● Work item
Look for the line that has "Intelligence API는 LLM(Large" in the material below; please repeat it and every line after it, exactly, up to and including the line that has "- LangChain 기반의 실제 서비스들을 라우팅하는 API입니다.", and nothing else.
====================
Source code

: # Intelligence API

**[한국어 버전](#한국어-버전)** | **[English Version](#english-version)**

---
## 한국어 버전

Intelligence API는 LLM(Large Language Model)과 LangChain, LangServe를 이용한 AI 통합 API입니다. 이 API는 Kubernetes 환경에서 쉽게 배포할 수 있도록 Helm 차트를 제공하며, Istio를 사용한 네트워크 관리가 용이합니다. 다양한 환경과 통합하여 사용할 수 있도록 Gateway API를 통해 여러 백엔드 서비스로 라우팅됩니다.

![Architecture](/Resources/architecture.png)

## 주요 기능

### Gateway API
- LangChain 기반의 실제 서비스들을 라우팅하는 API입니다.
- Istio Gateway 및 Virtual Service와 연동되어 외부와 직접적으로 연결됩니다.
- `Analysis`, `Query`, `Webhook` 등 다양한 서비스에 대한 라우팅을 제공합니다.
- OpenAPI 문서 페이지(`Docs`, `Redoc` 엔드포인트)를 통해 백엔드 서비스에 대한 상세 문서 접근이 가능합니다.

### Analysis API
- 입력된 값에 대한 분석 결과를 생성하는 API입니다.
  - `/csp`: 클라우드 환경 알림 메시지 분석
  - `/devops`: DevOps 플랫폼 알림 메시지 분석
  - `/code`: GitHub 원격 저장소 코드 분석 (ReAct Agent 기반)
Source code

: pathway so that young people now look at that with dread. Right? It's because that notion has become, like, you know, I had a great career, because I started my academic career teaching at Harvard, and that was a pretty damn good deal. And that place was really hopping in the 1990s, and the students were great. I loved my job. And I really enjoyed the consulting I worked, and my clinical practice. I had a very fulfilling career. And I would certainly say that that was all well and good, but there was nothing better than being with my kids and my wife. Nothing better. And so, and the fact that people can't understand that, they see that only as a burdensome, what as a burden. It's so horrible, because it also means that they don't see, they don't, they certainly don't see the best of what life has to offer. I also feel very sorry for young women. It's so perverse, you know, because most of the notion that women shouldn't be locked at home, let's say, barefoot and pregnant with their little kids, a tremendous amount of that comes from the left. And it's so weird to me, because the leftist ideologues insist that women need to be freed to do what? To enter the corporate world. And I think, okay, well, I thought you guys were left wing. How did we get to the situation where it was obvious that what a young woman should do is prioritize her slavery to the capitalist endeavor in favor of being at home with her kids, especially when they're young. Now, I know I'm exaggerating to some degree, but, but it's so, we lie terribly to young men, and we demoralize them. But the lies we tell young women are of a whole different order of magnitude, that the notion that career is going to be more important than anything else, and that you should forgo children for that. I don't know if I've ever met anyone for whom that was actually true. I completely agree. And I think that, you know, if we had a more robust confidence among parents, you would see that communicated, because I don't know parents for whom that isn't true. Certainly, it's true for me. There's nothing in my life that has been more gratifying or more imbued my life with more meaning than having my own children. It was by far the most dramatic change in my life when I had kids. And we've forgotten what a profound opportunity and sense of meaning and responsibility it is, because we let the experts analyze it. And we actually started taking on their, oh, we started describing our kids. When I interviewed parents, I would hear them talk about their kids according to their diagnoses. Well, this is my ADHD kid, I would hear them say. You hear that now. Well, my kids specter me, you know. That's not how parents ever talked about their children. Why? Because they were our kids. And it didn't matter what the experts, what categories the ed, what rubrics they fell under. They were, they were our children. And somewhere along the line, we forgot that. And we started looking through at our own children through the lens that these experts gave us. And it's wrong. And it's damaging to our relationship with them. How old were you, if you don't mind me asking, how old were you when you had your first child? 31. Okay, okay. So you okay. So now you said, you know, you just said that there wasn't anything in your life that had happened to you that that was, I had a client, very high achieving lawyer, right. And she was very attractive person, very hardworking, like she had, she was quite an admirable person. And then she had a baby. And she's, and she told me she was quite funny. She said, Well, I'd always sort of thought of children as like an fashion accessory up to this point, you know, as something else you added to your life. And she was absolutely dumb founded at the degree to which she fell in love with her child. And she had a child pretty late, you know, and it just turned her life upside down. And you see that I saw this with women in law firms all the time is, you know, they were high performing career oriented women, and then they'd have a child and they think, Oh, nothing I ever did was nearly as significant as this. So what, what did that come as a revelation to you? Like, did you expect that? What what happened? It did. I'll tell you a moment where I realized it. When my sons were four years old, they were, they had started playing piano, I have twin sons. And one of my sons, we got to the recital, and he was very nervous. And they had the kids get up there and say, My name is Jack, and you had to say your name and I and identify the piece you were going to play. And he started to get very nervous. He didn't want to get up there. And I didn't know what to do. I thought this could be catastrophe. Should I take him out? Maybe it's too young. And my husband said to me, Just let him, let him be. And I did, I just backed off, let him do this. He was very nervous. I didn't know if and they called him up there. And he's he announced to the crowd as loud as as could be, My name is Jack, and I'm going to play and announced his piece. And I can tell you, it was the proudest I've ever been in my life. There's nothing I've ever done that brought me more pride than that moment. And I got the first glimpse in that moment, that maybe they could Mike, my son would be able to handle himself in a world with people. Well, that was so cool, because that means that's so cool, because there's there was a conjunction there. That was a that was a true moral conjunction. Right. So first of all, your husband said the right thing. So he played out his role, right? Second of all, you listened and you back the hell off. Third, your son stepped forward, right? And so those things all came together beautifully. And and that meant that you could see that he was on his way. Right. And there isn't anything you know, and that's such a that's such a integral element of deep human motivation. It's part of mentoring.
====================
● Answer for this exercise
Intelligence API는 LLM(Large Language Model)과 LangChain, LangServe를 이용한 AI 통합 API입니다. 이 API는 Kubernetes 환경에서 쉽게 배포할 수 있도록 Helm 차트를 제공하며, Istio를 사용한 네트워크 관리가 용이합니다. 다양한 환경과 통합하여 사용할 수 있도록 Gateway API를 통해 여러 백엔드 서비스로 라우팅됩니다.

![Architecture](/Resources/architecture.png)

## 주요 기능

### Gateway API
- LangChain 기반의 실제 서비스들을 라우팅하는 API입니다.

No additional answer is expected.